Task to carry out
Copy every line of the records below character for character, keeping the line breaks.

The input
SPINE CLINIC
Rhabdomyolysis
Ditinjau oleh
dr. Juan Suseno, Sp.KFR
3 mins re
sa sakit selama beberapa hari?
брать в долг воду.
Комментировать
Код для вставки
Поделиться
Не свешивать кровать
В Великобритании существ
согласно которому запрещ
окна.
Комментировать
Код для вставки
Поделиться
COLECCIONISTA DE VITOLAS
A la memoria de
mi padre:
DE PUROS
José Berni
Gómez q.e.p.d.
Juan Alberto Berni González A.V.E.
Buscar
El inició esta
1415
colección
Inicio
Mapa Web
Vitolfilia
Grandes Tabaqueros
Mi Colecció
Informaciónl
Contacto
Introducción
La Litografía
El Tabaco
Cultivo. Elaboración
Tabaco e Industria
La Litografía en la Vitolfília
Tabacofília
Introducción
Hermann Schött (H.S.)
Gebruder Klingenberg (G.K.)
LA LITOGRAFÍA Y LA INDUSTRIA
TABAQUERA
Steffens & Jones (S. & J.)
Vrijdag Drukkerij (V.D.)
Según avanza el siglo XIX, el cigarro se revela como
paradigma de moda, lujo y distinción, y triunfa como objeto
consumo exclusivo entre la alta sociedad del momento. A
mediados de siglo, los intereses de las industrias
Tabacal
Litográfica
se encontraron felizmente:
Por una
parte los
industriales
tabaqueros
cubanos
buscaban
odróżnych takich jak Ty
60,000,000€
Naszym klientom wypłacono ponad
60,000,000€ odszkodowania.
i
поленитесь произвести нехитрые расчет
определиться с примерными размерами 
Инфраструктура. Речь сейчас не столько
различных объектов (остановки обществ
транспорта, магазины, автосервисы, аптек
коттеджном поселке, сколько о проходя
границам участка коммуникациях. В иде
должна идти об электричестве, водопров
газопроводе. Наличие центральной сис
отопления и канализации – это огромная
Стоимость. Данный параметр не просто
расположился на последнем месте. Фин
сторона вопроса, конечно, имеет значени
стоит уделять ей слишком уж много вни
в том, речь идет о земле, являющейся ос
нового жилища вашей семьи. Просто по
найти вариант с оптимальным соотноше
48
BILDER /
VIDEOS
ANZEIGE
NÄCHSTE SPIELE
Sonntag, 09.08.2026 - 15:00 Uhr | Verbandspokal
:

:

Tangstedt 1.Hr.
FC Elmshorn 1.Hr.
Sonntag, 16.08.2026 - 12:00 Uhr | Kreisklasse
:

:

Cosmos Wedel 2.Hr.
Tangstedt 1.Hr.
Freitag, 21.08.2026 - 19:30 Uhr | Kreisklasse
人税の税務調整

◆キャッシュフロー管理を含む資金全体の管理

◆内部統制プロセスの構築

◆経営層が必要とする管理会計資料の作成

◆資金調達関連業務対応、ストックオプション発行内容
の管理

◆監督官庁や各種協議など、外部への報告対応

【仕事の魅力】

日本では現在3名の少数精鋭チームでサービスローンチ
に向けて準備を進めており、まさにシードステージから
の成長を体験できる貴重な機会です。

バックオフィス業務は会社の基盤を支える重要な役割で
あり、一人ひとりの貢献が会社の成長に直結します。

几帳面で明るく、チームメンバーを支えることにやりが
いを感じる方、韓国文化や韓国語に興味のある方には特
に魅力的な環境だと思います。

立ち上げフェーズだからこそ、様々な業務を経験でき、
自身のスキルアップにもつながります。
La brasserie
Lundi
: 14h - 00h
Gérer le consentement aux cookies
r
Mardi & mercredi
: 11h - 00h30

Response to this task
SPINE CLINIC
Rhabdomyolysis
Ditinjau oleh
dr. Juan Suseno, Sp.KFR
3 mins re
sa sakit selama beberapa hari?
брать в долг воду.
Комментировать
Код для вставки
Поделиться
Не свешивать кровать
В Великобритании существ
согласно которому запрещ
окна.
Комментировать
Код для вставки
Поделиться
COLECCIONISTA DE VITOLAS
A la memoria de
mi padre:
DE PUROS
José Berni
Gómez q.e.p.d.
Juan Alberto Berni González A.V.E.
Buscar
El inició esta
1415
colección
Inicio
Mapa Web
Vitolfilia
Grandes Tabaqueros
Mi Colecció
Informaciónl
Contacto
Introducción
La Litografía
El Tabaco
Cultivo. Elaboración
Tabaco e Industria
La Litografía en la Vitolfília
Tabacofília
Introducción
Hermann Schött (H.S.)
Gebruder Klingenberg (G.K.)
LA LITOGRAFÍA Y LA INDUSTRIA
TABAQUERA
Steffens & Jones (S. & J.)
Vrijdag Drukkerij (V.D.)
Según avanza el siglo XIX, el cigarro se revela como
paradigma de moda, lujo y distinción, y triunfa como objeto
consumo exclusivo entre la alta sociedad del momento. A
mediados de siglo, los intereses de las industrias
Tabacal
Litográfica
se encontraron felizmente:
Por una
parte los
industriales
tabaqueros
cubanos
buscaban
odróżnych takich jak Ty
60,000,000€
Naszym klientom wypłacono ponad
60,000,000€ odszkodowania.
i
поленитесь произвести нехитрые расчет
определиться с примерными размерами 
Инфраструктура. Речь сейчас не столько
различных объектов (остановки обществ
транспорта, магазины, автосервисы, аптек
коттеджном поселке, сколько о проходя
границам участка коммуникациях. В иде
должна идти об электричестве, водопров
газопроводе. Наличие центральной сис
отопления и канализации – это огромная
Стоимость. Данный параметр не просто
расположился на последнем месте. Фин
сторона вопроса, конечно, имеет значени
стоит уделять ей слишком уж много вни
в том, речь идет о земле, являющейся ос
нового жилища вашей семьи. Просто по
найти вариант с оптимальным соотноше
48
BILDER /
VIDEOS
ANZEIGE
NÄCHSTE SPIELE
Sonntag, 09.08.2026 - 15:00 Uhr | Verbandspokal
:

:

Tangstedt 1.Hr.
FC Elmshorn 1.Hr.
Sonntag, 16.08.2026 - 12:00 Uhr | Kreisklasse
:

:

Cosmos Wedel 2.Hr.
Tangstedt 1.Hr.
Freitag, 21.08.2026 - 19:30 Uhr | Kreisklasse
人税の税務調整

◆キャッシュフロー管理を含む資金全体の管理

◆内部統制プロセスの構築

◆経営層が必要とする管理会計資料の作成

◆資金調達関連業務対応、ストックオプション発行内容
の管理

◆監督官庁や各種協議など、外部への報告対応

【仕事の魅力】

日本では現在3名の少数精鋭チームでサービスローンチ
に向けて準備を進めており、まさにシードステージから
の成長を体験できる貴重な機会です。

バックオフィス業務は会社の基盤を支える重要な役割で
あり、一人ひとりの貢献が会社の成長に直結します。

几帳面で明るく、チームメンバーを支えることにやりが
いを感じる方、韓国文化や韓国語に興味のある方には特
に魅力的な環境だと思います。

立ち上げフェーズだからこそ、様々な業務を経験でき、
自身のスキルアップにもつながります。
La brasserie
Lundi
: 14h - 00h
Gérer le consentement aux cookies
r
Mardi & mercredi
: 11h - 00h30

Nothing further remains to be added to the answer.